By Cyril Tuohy
A new study by Genworth has found that 53 percent of U.S. adults have not started to make financial arrangements for retirement. Furthermore, 40 percent of respondents said their biggest financial regret is not having saved enough for retirement.
In another survey, about one-third of American adults don’t have any emergency savings according to the national nonprofit NeighborWorks America.
The lack of planning and low savings rates — which doesn’t come as a surprise to many experts — paints a financial existence consumed by day-to-day concerns instead of the thoughtful long-term outlook that is necessary to secure an adequate standard of living.

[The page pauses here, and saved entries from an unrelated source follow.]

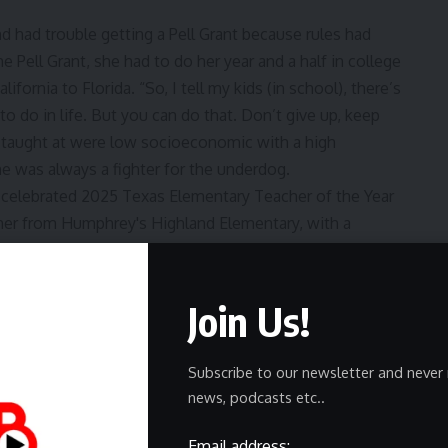
 had trouble getting a Pell Grant because rules had
 Pell Grant, she had to do her year and a half in college
ifornia to Florida. “So, I tell my kids (in school), there’s
o do in life. But you can do that. Don’t give up, keep
’s taught at were low socioeconomic with a high
he was always a fighter for the underdog.
der road
Join Us!
 her husband told her they were moving to Corpus
National Weather Service. The problem was that she had
Subscribe to our newsletter and never 
 and ended up with her first teaching assignment was in
news, podcasts etc..
a large Hispanic culture. “It was me and one other white
Email address:
s had dirt floors and no electricity.” Leff kept a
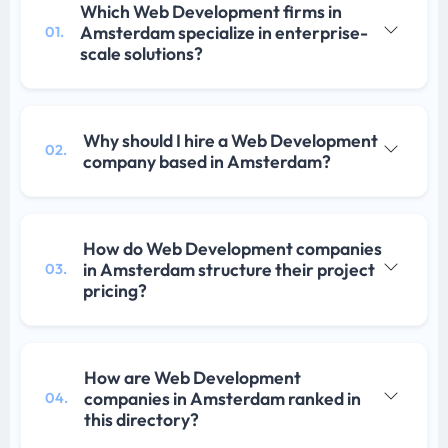
Which Web Development firms in
Amsterdam specialize in enterprise-
01.
scale solutions?
Why should I hire a Web Development
02.
company based in Amsterdam?
How do Web Development companies
in Amsterdam structure their project
03.
pricing?
How are Web Development
companies in Amsterdam ranked in
04.
this directory?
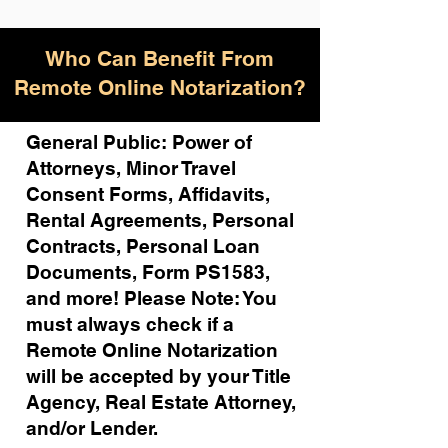
Who Can Benefit From
Remote Online Notarization?
General Public: Power of
Attorneys, Minor Travel
Consent Forms, Affidavits,
Rental Agreements,
Personal
Contracts, Personal Loan
Documents, Form PS1583,
and more!
Please Note: You
must always check if a
Remote Online Notarization
will be accepted by your Title
Agency, Real Estate Attorney,
and/or Lender.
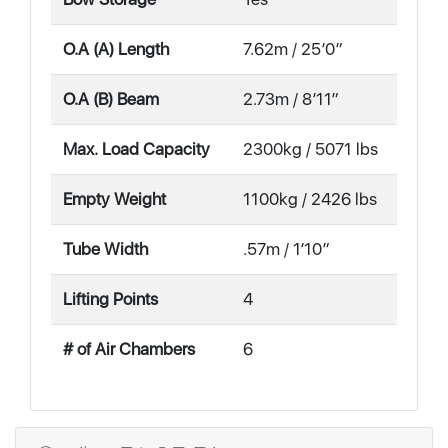
O.A (A) Length
7.62m / 25′0″
O.A (B) Beam
2.73m / 8′11″
Max. Load Capacity
2300kg / 5071 lbs
Empty Weight
1100kg / 2426 lbs
Tube Width
.57m / 1′10″
Lifting Points
4
# of Air Chambers
6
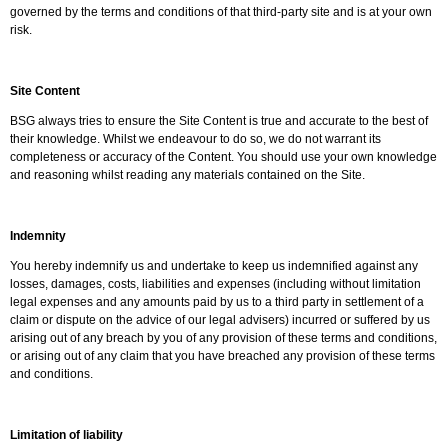
governed by the terms and conditions of that third-party site and is at your own
risk.
Site Content
BSG always tries to ensure the Site Content is true and accurate to the best of
their knowledge. Whilst we endeavour to do so, we do not warrant its
completeness or accuracy of the Content. You should use your own knowledge
and reasoning whilst reading any materials contained on the Site.
Indemnity
You hereby indemnify us and undertake to keep us indemnified against any
losses, damages, costs, liabilities and expenses (including without limitation
legal expenses and any amounts paid by us to a third party in settlement of a
claim or dispute on the advice of our legal advisers) incurred or suffered by us
arising out of any breach by you of any provision of these terms and conditions,
or arising out of any claim that you have breached any provision of these terms
and conditions.
Limitation of liability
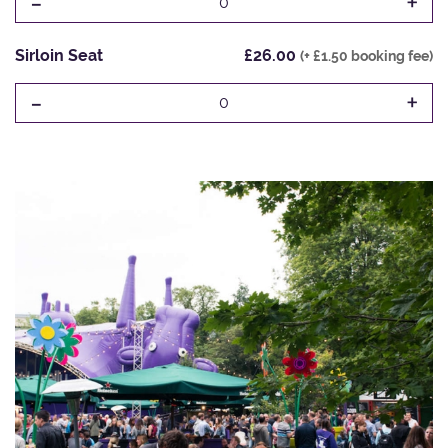
-
+
0
Sirloin Seat
£26.00
(+ £1.50 booking fee)
-
+
0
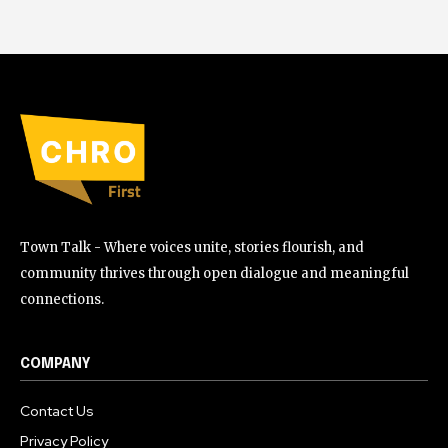
Town Talk - Where voices unite, stories flourish, and
community thrives through open dialogue and meaningful
connections.
COMPANY
Contact Us
Privacy Policy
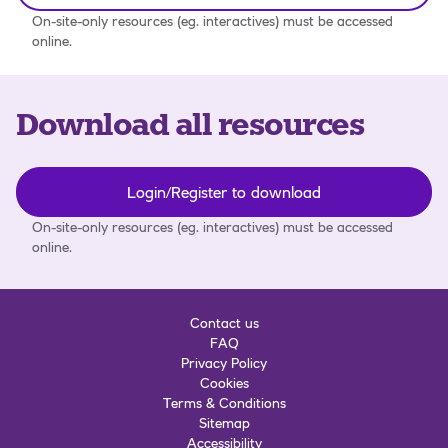
On-site-only resources (eg. interactives) must be accessed
online.
Download all resources
Login/Register to download
On-site-only resources (eg. interactives) must be accessed
online.
Contact us
FAQ
Privacy Policy
Cookies
Terms & Conditions
Sitemap
Accessibility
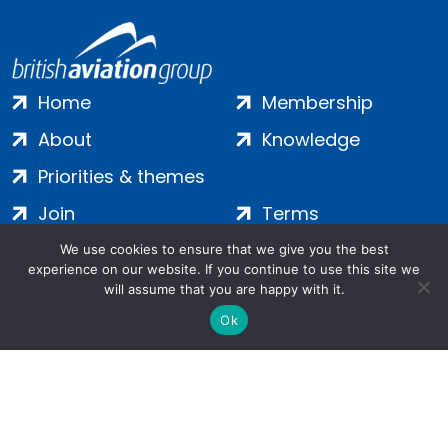
Home
Membership
About
Knowledge
Priorities & themes
Join
Terms
Contact
Privacy
We use cookies to ensure that we give you the best
experience on our website. If you continue to use this site we
Login
Cookies
will assume that you are happy with it.
Ok
Salamanca Square, 9 Albert Embankment, London, SE1 7SP |
Company no: 7016635 | Copyright 2024 | All Rights Reserved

Both surveys reveal the latest statistics of a nation underprepared for the financial responsibilities and burdens that are likely to unfold in the future.
Tom McInerney, Genworth president and CEO, said in a statement that preparing for future aging and care needs “is one of the biggest issues Americans are facing today.”
“Competing financial obligations, lack of information and even fear prevent many from making a plan simply because they don’t know how to approach retirement planning and take the first step,” McInerney said.
Indeed, at a recent gathering of mutual fund and annuity executives, legislative experts said that retirement preparedness was rapidly eclipsing health care as the major social issue of our time.
Other retirement experts say the retirement crisis isn’t as dire as it’s made out to be because savings rates, while still low, don’t include home equity and other assets that one day will be used to help pay for retirement needs.
The Genworth survey found that when asked about the amount of money they will need in order to retire, adults said they would need, on average, $1.7 million.
But of the survey respondents who said they had started making retirement arrangements, the average age was 33 years old, and this group reports an average annual retirement savings of $7,360, Genworth found.
Average annual savings of $7,360 for a 33-year-old investor would grow to about $500,000 by age 65.
The NeighborWorks America survey found that 34 percent of U.S. adults — more than 72 million people — don’t have any emergency savings. This is up from 29 percent of adults reporting no emergency savings a year ago.
The survey also found that 47 percent of adults said their savings would last three months or less, an increase of 6 percentage points over a year ago.
“These data are sobering, but not that surprising for those of us who have been working on the front lines to help families rebuild their finances,” said Paul Weech, president and CEO of NeighborWorks America.
He said the findings showed that people have not yet recovered from the recession, even though it was officially declared over by the summer of 2009, according to the U.S. National Bureau of Economic Research.